In the past, contact centers were designed to serve as many customers as quickly as possible. While that’s still true, increased competition and empowered customers are also pushing customer service associates to be better informed and empathetic. Simply put, contact centers need to deliver more human experiences.
But what does it mean to provide a human experience? A human experience means tailoring an experience to meet the customer’s expectations and needs versus being purely profit-driven. The contact center is a prime area to implement this approach.
As the vice president and general manager of TTEC Canada Solutions, I help clients understand that customer service is more than a cost center—it’s an opportunity to uncover customer insights and differentiate brands. Every phone call, email, text or online chat is an opportunity to convert a satisfied customer into a loyal customer (and ultimately drive revenue). And the industry is evolving every day.
Companies must understand their customers’ expectations and behavior. And in today’s always on, hyper-connected world, consumers expect brands to let them move seamlessly across channels at their convenience. A customer, for example, might initiate a query on the company’s self-service or FAQ section, do further research on the company website, and finally speak with a representative for clarification.
Companies know that they need to have the infrastructure in place to accommodate this type of omnichannel customer behavior. For example, when a customer searches the company website, it’s common for a “click to call” message to pop up with a unique phone number to connect with a representative. The phone number enables the representative to identify the caller’s online history and immediately understand the context of the call. It improves the quality and effectiveness of the interaction on both sides.
Such connections between channels are becoming more common. But it’s only going to get more complicated. Case in point: The Internet of Things. The IoT is a catalyst for change by enabling unprecedented connections between devices and applications. Companies will need to invest in more efficient tools and strategies to keep up with an ever-expanding constellation of customer touchpoints. Not all companies, though, are able to create their own data science team or purchase the latest data integration tools to consolidate and manage all of those data points. Therefore, expect more businesses to look to external partners to help fill in the gaps.
Mapping the way to the future
Journey mapping allows companies to track and identify areas of the customer experience that need improvement.

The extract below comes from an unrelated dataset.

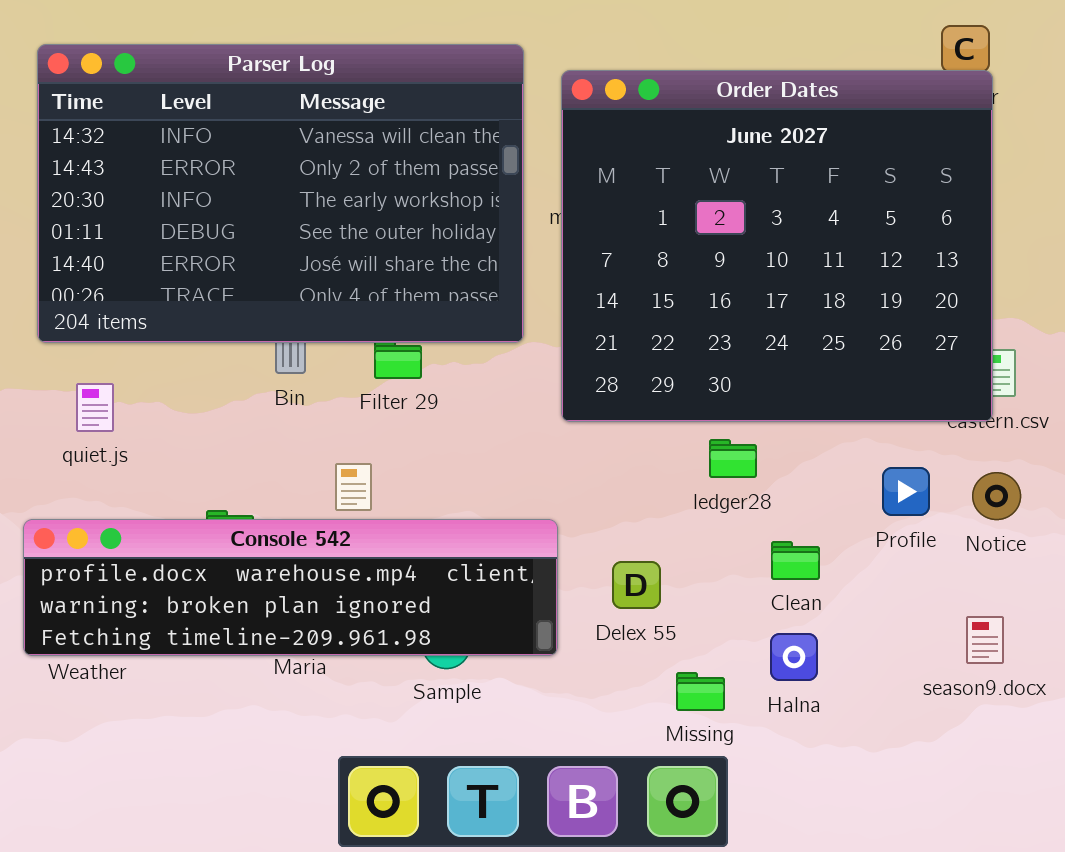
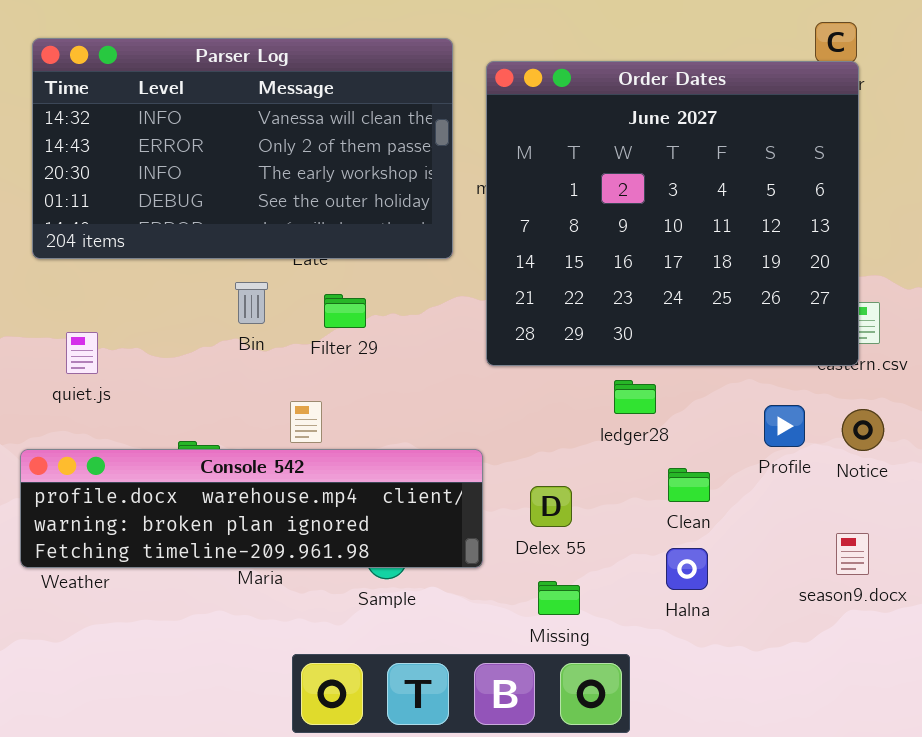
Parser Log: [37,44,524,343] -> [32,38,453,259], resized
Missing: [676,672,725,711] -> [538,581,580,615], moved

For example, we worked with a telecommunications client who had received numerous complaints about technicians who were either late or missing customer appointments. By helping the company create a journey map, we discovered that a large number of service tickets were missing essential data or were misdirected and slowing down the dispatch system. Identifying the holes in the customer journey enabled the company to find a solution sooner and increase customer satisfaction. While this was a relatively straightforward problem, the company already has the foundation to add additional touchpoints to its journey map as the business continues to grow.
Labor changes ahead
Labor innovations is another key trend. As the minimum wage rises, companies are increasingly looking to automated solutions to offset costs. Ontario’s decision, for example, to increase its minimum wage to $15 an hour by 2019 has spurred reports of employers considering replacing workers with machines. In fact, Canada could lose up to 7.5 million jobs to automation over the next 10 to 15 years, according to a think tank at the University of Toronto.
At the same time, chatbots and other self-service channels are not a direct replacement for human interactions. Human associates are still needed to solve unique and unpredictable problems. Empathy training and empowering associates with more autonomy will therefore become important as employees are faced with situations that can’t be handled at the frontlines by a chatbot. It’s also possible that these changes will create a more rewarding experience for employees as they receive fewer repetitive tasks and can focus on connecting with customers.
The confluence of technology and changing customer behavior presents companies with new opportunities and challenges to better serve their customers. Businesses that implement changes that are not customer centric may do well for a while, but will quickly be overtaken. The companies that understand customers simply want to be treated as humans and figure out how to do that effectively and efficiently will be the ones that thrive.